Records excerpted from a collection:
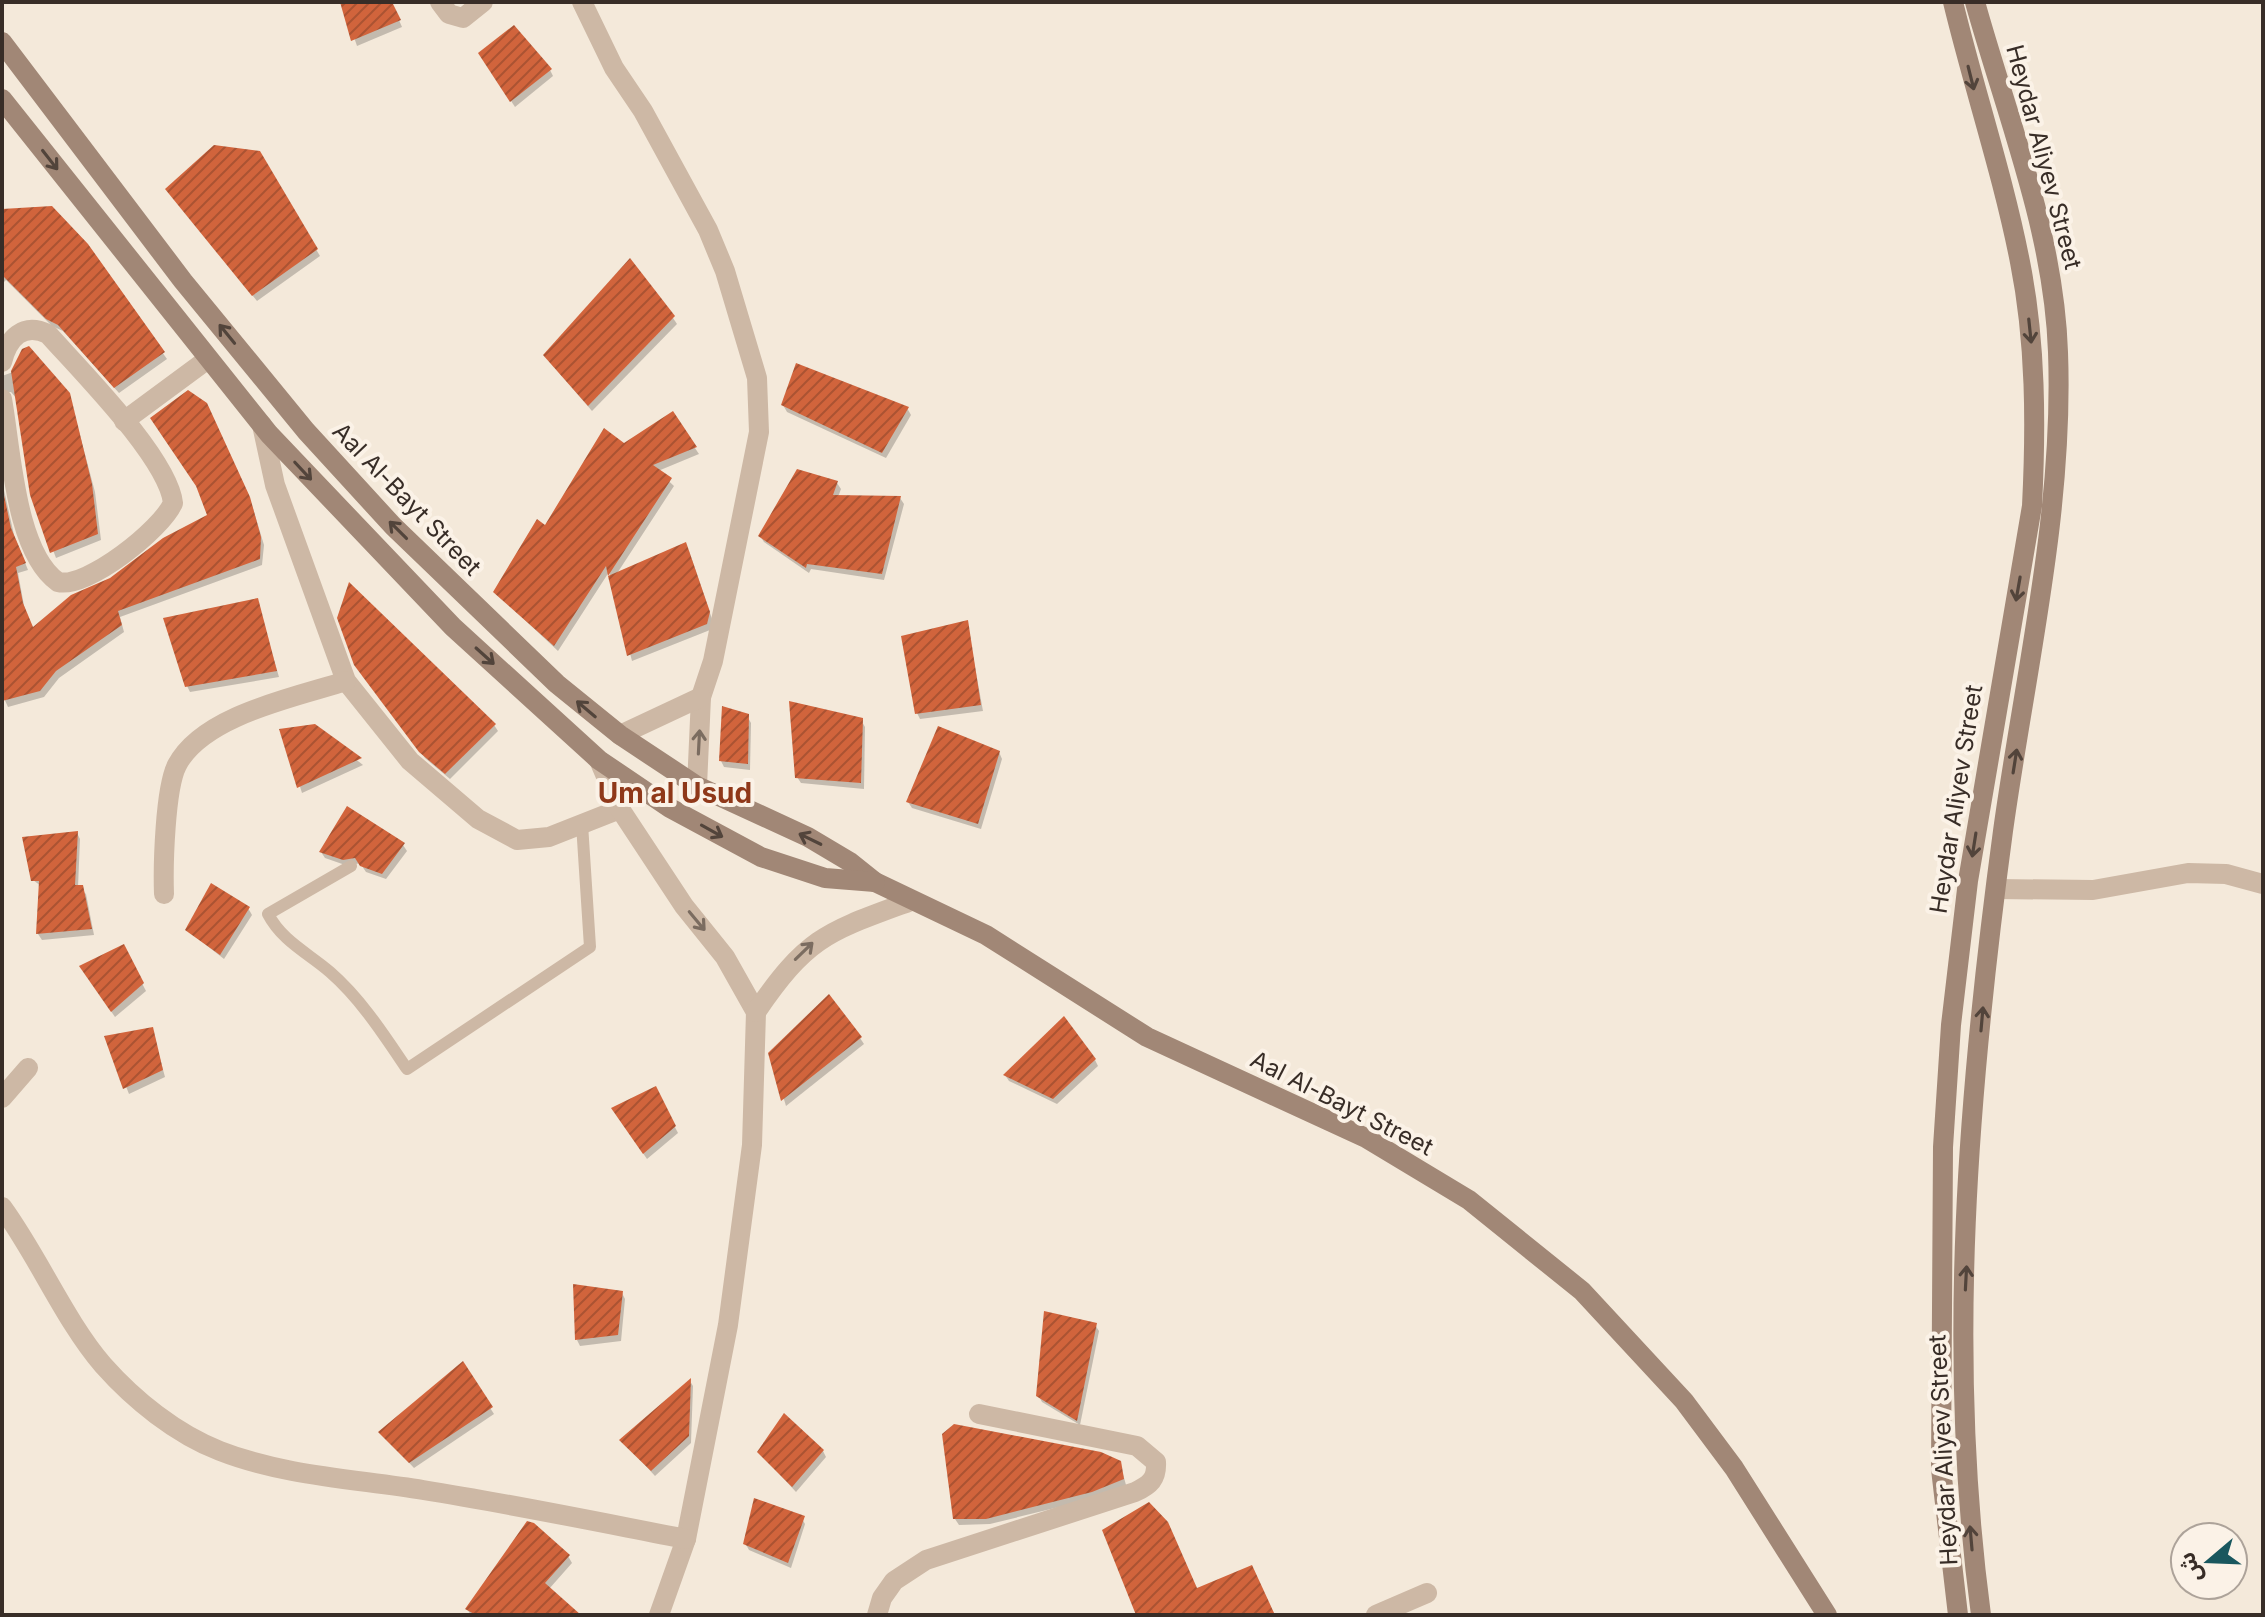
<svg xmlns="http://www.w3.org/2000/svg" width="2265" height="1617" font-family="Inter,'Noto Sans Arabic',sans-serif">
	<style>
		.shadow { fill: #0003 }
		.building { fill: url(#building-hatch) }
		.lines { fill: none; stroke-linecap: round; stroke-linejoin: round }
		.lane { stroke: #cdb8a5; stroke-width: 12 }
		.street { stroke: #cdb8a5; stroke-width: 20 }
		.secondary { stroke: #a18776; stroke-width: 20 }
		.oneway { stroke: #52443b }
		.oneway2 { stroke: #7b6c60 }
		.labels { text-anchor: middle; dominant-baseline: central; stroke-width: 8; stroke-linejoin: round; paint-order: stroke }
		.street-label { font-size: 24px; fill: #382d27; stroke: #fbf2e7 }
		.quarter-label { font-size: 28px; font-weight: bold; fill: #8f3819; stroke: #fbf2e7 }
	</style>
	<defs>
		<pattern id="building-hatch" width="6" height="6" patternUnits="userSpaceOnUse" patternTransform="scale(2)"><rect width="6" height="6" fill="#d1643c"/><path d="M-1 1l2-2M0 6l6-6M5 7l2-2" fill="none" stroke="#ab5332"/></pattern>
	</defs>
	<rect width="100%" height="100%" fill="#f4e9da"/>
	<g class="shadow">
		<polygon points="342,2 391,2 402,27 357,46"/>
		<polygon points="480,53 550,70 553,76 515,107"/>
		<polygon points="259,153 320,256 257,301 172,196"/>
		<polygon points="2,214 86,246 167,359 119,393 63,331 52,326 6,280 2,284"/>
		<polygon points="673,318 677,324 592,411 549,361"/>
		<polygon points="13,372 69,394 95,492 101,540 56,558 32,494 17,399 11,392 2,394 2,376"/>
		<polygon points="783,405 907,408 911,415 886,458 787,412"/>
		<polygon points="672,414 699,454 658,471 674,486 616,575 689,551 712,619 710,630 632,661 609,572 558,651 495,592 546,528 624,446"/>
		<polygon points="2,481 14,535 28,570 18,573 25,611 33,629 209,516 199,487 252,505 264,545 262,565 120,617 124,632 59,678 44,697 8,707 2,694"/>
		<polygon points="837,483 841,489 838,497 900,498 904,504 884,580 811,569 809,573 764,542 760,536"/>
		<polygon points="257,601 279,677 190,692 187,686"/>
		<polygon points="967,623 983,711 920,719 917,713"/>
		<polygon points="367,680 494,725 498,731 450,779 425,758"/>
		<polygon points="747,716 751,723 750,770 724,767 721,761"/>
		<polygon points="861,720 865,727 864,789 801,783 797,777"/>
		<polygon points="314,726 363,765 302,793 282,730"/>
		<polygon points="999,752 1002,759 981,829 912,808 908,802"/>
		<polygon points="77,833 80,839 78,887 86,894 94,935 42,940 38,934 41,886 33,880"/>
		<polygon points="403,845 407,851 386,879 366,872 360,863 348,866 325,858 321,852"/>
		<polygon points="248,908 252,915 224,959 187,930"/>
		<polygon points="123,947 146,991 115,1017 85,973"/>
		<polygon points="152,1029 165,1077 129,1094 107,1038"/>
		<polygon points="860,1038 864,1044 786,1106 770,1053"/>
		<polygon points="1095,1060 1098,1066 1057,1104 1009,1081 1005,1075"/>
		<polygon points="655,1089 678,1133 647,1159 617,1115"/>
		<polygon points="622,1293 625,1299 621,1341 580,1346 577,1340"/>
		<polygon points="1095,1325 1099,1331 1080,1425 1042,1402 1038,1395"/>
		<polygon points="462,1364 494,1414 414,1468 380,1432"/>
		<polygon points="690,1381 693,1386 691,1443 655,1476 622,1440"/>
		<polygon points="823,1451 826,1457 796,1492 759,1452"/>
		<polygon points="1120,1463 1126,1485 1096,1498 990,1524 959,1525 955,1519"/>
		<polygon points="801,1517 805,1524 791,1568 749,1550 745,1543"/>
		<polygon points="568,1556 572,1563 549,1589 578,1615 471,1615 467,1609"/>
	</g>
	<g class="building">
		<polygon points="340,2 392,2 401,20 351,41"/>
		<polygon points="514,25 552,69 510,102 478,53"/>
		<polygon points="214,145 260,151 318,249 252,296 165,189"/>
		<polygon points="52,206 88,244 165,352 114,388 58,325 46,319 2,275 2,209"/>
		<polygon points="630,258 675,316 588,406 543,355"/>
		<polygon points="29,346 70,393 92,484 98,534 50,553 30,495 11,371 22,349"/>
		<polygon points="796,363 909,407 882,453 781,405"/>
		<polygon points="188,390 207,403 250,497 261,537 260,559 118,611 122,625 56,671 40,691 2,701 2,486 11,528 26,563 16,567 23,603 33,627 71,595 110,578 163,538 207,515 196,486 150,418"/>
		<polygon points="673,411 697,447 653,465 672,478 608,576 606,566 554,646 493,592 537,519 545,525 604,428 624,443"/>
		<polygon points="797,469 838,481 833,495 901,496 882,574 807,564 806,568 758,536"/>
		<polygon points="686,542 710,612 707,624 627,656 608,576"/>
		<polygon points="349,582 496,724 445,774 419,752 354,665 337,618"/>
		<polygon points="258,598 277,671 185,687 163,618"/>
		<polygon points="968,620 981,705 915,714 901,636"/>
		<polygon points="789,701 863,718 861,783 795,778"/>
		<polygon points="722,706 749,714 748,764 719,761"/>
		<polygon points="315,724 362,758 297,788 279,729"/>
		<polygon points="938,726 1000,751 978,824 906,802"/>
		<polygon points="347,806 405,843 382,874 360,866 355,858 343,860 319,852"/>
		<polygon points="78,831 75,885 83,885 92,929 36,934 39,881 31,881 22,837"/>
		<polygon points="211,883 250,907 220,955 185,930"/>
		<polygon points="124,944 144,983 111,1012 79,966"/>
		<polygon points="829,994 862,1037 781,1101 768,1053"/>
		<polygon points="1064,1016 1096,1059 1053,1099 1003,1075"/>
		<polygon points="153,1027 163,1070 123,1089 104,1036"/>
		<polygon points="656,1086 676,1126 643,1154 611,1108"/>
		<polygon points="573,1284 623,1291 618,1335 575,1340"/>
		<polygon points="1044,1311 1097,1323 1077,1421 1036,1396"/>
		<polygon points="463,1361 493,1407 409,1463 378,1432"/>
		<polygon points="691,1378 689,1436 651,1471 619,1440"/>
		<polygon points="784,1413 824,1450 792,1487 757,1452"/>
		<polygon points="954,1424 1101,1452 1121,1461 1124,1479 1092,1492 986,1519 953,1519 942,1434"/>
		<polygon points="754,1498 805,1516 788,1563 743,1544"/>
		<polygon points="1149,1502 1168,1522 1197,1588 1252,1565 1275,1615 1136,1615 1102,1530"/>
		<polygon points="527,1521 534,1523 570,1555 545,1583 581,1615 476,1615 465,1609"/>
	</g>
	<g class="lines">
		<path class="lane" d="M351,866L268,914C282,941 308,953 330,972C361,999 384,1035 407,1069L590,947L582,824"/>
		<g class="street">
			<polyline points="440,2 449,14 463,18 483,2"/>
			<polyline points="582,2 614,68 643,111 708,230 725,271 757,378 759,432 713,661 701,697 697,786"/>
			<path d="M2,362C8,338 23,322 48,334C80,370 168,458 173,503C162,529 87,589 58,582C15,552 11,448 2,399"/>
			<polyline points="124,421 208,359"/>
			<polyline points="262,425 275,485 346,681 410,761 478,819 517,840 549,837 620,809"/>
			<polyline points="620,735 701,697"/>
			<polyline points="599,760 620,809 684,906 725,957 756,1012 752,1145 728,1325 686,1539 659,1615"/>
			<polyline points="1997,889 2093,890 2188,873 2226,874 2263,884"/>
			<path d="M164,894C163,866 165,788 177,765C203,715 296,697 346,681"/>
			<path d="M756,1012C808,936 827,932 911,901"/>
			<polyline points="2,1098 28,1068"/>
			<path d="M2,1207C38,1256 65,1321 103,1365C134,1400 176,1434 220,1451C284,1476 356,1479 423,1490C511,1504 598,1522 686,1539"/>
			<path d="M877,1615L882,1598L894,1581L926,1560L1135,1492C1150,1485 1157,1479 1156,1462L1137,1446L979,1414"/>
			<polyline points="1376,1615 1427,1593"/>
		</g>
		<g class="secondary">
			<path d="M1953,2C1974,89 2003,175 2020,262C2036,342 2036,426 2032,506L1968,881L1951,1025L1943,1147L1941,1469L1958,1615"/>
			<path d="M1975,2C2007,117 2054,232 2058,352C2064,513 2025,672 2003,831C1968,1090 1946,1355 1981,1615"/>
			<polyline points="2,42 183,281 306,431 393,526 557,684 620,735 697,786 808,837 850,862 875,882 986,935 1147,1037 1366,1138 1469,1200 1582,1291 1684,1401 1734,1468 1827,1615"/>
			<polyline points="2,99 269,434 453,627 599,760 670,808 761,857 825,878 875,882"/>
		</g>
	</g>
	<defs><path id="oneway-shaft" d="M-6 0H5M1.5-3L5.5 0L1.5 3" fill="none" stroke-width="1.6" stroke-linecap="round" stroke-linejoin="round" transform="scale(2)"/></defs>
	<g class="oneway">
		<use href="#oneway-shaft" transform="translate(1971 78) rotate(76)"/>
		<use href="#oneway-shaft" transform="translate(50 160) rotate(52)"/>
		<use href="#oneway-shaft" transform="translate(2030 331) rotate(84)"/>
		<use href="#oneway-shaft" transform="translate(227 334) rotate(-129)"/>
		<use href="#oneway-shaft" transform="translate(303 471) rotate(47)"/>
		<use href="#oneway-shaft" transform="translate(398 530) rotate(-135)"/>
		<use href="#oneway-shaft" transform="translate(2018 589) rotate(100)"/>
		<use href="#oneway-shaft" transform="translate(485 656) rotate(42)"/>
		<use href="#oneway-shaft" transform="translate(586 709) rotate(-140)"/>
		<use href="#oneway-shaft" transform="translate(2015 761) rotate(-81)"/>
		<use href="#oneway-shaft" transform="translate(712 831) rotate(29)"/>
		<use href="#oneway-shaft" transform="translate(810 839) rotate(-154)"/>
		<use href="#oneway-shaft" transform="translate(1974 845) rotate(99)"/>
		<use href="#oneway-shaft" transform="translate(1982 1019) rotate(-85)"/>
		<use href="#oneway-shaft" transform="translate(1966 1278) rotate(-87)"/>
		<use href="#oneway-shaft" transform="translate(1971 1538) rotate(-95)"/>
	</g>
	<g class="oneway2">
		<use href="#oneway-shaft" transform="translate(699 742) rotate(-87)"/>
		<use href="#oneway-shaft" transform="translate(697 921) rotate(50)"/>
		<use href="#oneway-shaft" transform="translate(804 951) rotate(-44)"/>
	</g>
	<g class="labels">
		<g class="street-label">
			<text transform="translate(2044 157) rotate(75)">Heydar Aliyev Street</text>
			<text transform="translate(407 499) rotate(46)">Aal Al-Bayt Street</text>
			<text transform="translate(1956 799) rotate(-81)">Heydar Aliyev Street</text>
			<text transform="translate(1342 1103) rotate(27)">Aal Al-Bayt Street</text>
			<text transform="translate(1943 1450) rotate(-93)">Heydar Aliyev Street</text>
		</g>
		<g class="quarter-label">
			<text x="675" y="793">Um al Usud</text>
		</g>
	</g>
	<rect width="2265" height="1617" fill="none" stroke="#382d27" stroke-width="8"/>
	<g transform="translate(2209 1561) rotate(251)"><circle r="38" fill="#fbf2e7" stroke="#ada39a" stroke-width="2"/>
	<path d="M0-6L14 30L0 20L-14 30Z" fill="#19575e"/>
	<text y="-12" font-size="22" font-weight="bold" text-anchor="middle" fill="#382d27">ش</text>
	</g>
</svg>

**DIRECTIONS FOR THIS TASK**
Scan the data above for the string "lines". Copy every line in which it appears.

**SOLUTION**
		.lines { fill: none; stroke-linecap: round; stroke-linejoin: round }
	<g class="lines">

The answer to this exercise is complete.